INPUT START

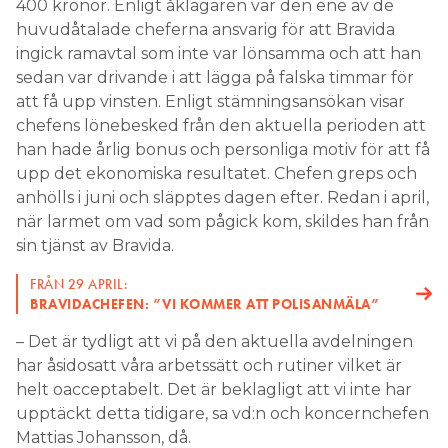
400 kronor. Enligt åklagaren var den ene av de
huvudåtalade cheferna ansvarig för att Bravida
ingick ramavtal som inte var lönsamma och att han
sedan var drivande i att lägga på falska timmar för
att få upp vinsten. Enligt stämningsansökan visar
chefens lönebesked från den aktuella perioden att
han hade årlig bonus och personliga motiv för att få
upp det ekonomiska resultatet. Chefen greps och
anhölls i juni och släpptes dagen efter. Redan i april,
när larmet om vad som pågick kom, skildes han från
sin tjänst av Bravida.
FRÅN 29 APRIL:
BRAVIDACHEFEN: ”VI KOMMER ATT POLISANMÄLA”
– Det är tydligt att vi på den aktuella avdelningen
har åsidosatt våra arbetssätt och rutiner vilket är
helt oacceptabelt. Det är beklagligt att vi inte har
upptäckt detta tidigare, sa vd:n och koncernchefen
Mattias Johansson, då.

INPUT END
INPUT START

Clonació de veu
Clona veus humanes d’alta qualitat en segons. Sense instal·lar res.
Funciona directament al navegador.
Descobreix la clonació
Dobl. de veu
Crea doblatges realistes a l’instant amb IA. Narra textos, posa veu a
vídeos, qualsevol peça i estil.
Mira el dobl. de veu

INPUT END
INPUT START

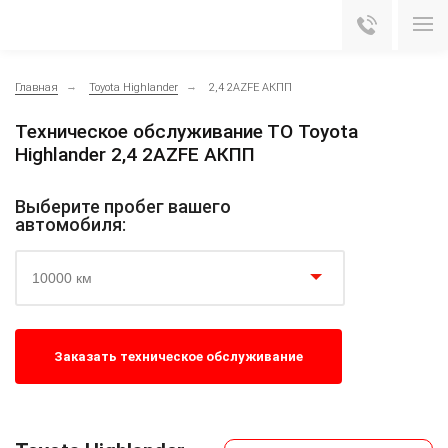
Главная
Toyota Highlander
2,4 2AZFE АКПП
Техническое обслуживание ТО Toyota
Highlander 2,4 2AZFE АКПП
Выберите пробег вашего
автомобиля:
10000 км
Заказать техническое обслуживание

INPUT END

| REQUIRED ACTION |
Only one part of the material above is to be transcribed, namely the lines starting with the line that has "400 kronor. Enligt" and going on through the line that has "Mattias Johansson, då.", exactly as they stand.

| OUTPUT FOR THIS TASK |
400 kronor. Enligt åklagaren var den ene av de
huvudåtalade cheferna ansvarig för att Bravida
ingick ramavtal som inte var lönsamma och att han
sedan var drivande i att lägga på falska timmar för
att få upp vinsten. Enligt stämningsansökan visar
chefens lönebesked från den aktuella perioden att
han hade årlig bonus och personliga motiv för att få
upp det ekonomiska resultatet. Chefen greps och
anhölls i juni och släpptes dagen efter. Redan i april,
när larmet om vad som pågick kom, skildes han från
sin tjänst av Bravida.
FRÅN 29 APRIL:
BRAVIDACHEFEN: ”VI KOMMER ATT POLISANMÄLA”
– Det är tydligt att vi på den aktuella avdelningen
har åsidosatt våra arbetssätt och rutiner vilket är
helt oacceptabelt. Det är beklagligt att vi inte har
upptäckt detta tidigare, sa vd:n och koncernchefen
Mattias Johansson, då.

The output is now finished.